TEXTAUSZUG:

>>>>

Ich möchte eine knappe Zusammenfassung einer kürzlich verfassten Studie online stellen, da ich denke, dass sie recht interessante Ergebnisse liefert…
Das Thema der Arbeit lautete: Psychotherapie unter Zwang – ein Dilemma? Erfahrungen transidenter Menschen
Die Arbeit beschäftigt sich mit transidenten Personen, die Psychotherapie in Anspruch nehmen müssen, um eine hormonelle Behandlung und eine etwaige nachfolgende geschlechtsangleichende Operation bezahlt zu bekommen. Zu diesem Zweck wurden mittels einer qualitativen Studie fünfzehn transidente Menschen mit einem Leitfadeninterview und dem Bonner Fragebogen für Therapie und Beratung befragt.

Die Situation in Österreich stellt sich wie folgt dar: damit eine Kostenübernahme für die Hormonbehandlung und geschlechtsangleichende Operation seitens der Krankenkasse erfolgt, muss eine kontinuierliche Psychotherapie von mindestens 50 Stunden bzw. einem Jahr durchgeführt werden. Zusätzlich muss der Therapeut in einem Gutachten eine „stabile Transsexualität“ bestätigen. (Rauchfleisch, 2006, S. 35)

Die Ergebnisse der Studie zeigen, dass die Therapie für Personen mit Geschlechtsidentitätsproblematik – trotz der Verpflichtung – eine wesentliche Ressource wird, wenn eine vertrauensvolle Arbeitsbeziehung zwischen Patient und Therapeuten gegeben ist. Die häufig vorhandene anfängliche Skepsis gegenüber therapeutischen Hilfestellungen sollte durch entsprechende Aufklärungsarbeit im Vorfeld gelöst werden.

Ähnlich der Ergebnissen der vorliegenden Arbeit zeigte auch eine 2008 in einem deutschen Transgenderforum (FTM-Portal.net) von Betroffenen durchgeführte Umfrage zur Sinnhaftigkeit einer Therapie unter Zwang; „Somit wird durch den `Therapiezwang` weniger Schaden angerichtet, als ich dachte. Solange man also behandlungsmäßig alle Leute über einen Kamm schert, ist es besser, Therapie kategorisch aufzuzwängen als kategorisch zu verweigern.“ (Originalzitat „Jareth“)

Bemerkenswert ist, dass alle Interviewte, anderen Transidenten – die erst am Beginn der Angleichung stehen – raten, eine Psychotherapie in Anspruch zu nehmen. Wichtig sei es, die Therapie nicht als notwendiges Übel anzusehen und sich auf den Prozess einzulassen. Die Mehrheit der Befragten würde eine Therapie auch in Anspruch nehmen, wenn sie nicht Voraussetzung für Gutachten wäre. Der Anspruch der Psychotherapie ist dabei nicht ausschließlich in der Linderung von Symptomen zu sehen, sondern auch als Möglichkeit der Begleitung auf einem schwierigen Weg. In diesem Zusammenhang sollte vielleicht für den Begriff „Therapie“, der im deutschen immer mit „Krankheit“ in Beziehung gebracht wird, eine andere Wortwahl getroffen werden; eine Bezeichnung wie „Psychotherapeutische Begleitung“ oder „begleitende Beratung für Transidente“ könnte mit Vorurteilen gegenüber Psychotherapie aufräumen und zu einer höheren Akzeptanz führen.

<<<<

AUSZUG DER DATEN:
>>>>

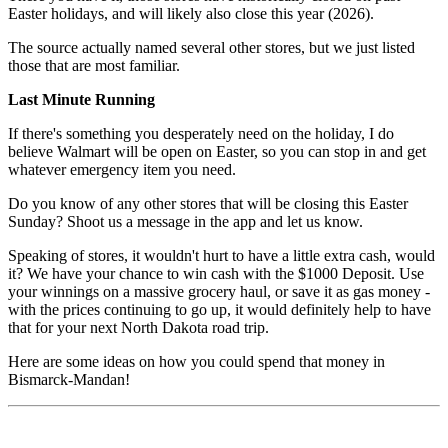
Easter holidays, and will likely also close this year (2026).
The source actually named several other stores, but we just listed
those that are most familiar.
Last Minute Running
If there's something you desperately need on the holiday, I do
believe Walmart will be open on Easter, so you can stop in and get
whatever emergency item you need.
Do you know of any other stores that will be closing this Easter
Sunday? Shoot us a message in the app and let us know.
Speaking of stores, it wouldn't hurt to have a little extra cash, would
it? We have your chance to win cash with the $1000 Deposit. Use
your winnings on a massive grocery haul, or save it as gas money -
with the prices continuing to go up, it would definitely help to have
that for your next North Dakota road trip.
Here are some ideas on how you could spend that money in
Bismarck-Mandan!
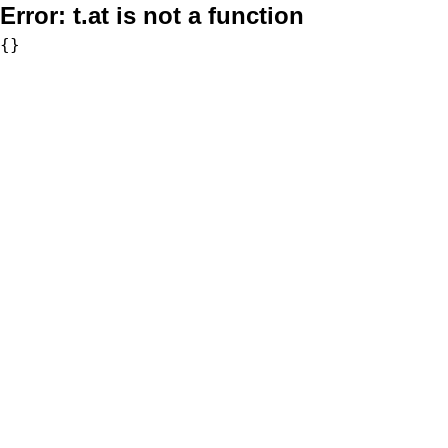
Error:
t.at is not a function
{}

<<<<

AUFGABENTEILE:
1) Wie viele transidente Menschen wurden laut Textauszug für die Studie befragt?
2) Geben Sie den Textauszug von "Die Situation in" bis einschließlich "Vorfeld gelöst werden." erneut wieder und ersetzen Sie dabei "Krankenkasse" durch "Sozialversicherung".

LÖSUNGSLISTE:
1) Fünfzehn transidente Menschen.

2)
Die Situation in Österreich stellt sich wie folgt dar: damit eine Kostenübernahme für die Hormonbehandlung und geschlechtsangleichende Operation seitens der Sozialversicherung erfolgt, muss eine kontinuierliche Psychotherapie von mindestens 50 Stunden bzw. einem Jahr durchgeführt werden. Zusätzlich muss der Therapeut in einem Gutachten eine „stabile Transsexualität“ bestätigen. (Rauchfleisch, 2006, S. 35)

Die Ergebnisse der Studie zeigen, dass die Therapie für Personen mit Geschlechtsidentitätsproblematik – trotz der Verpflichtung – eine wesentliche Ressource wird, wenn eine vertrauensvolle Arbeitsbeziehung zwischen Patient und Therapeuten gegeben ist. Die häufig vorhandene anfängliche Skepsis gegenüber therapeutischen Hilfestellungen sollte durch entsprechende Aufklärungsarbeit im Vorfeld gelöst werden.